**Entries supplied:**
>>>>

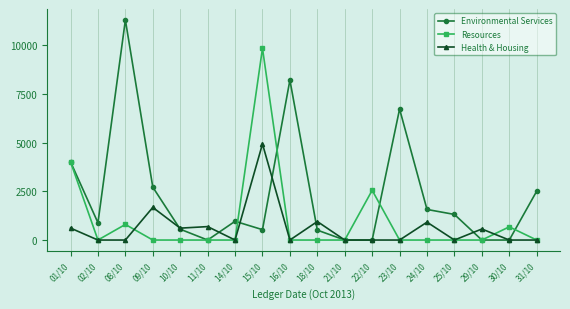

The value of Resources at 01/10 is 4010.0. True or false?

True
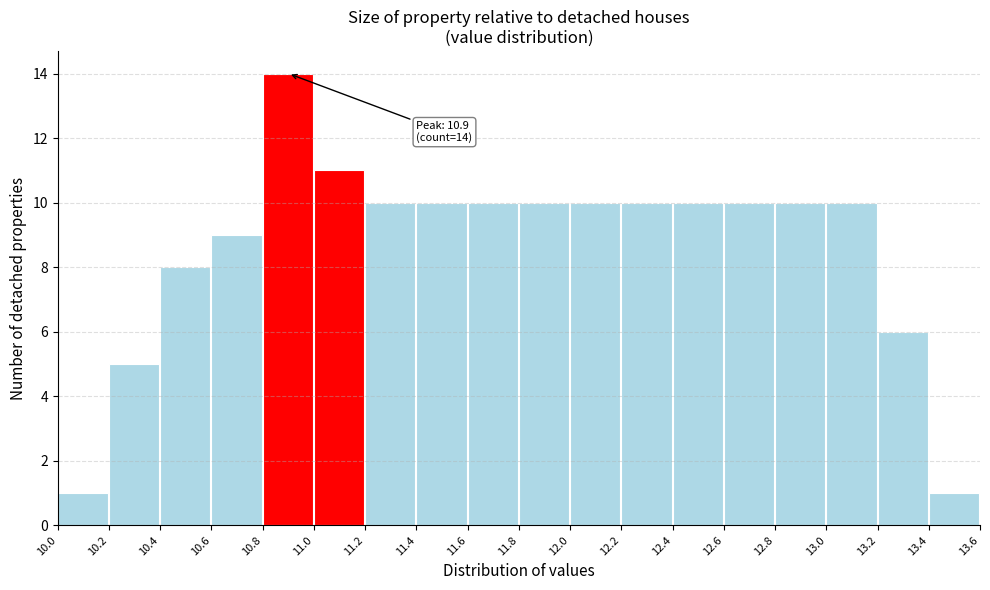

Over which range of the x-axis is the bar tallest?

10.8 to 11.0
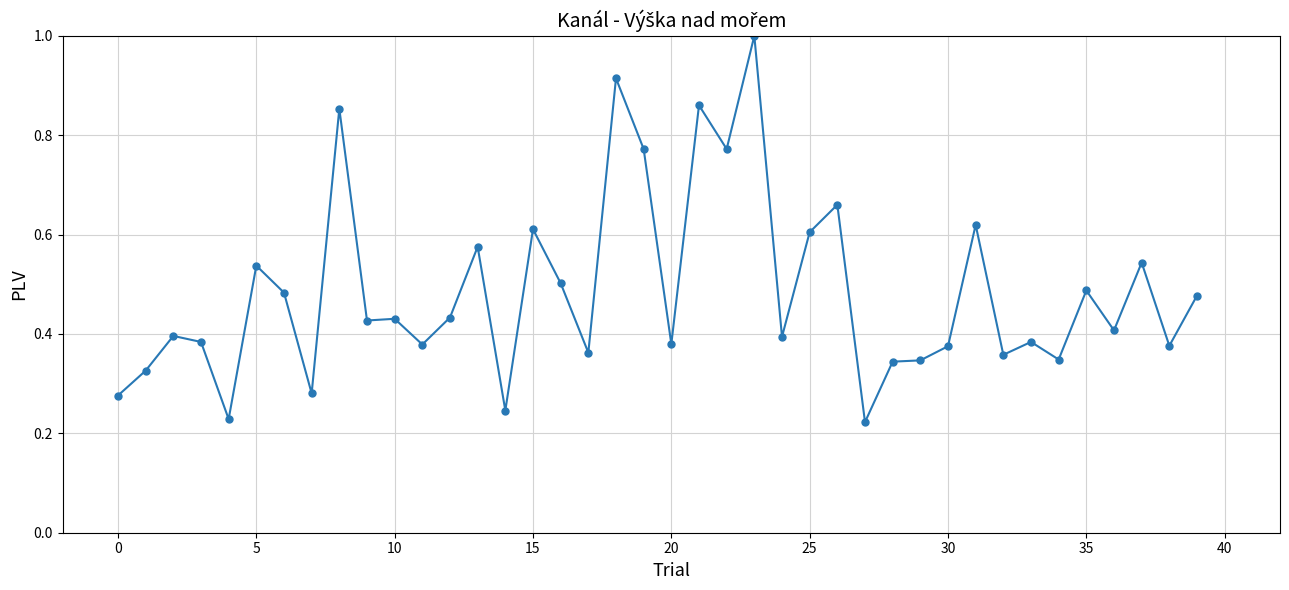

True or false: the data has more than 1 interior local peaks.

True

<<<<

**Prompt:** Locate every line in the records above that contains the string "True", and copy each of those lines.

**Answer for the task:**
The value of Resources at 01/10 is 4010.0. True or false?
True
True or false: the data has more than 1 interior local peaks.
True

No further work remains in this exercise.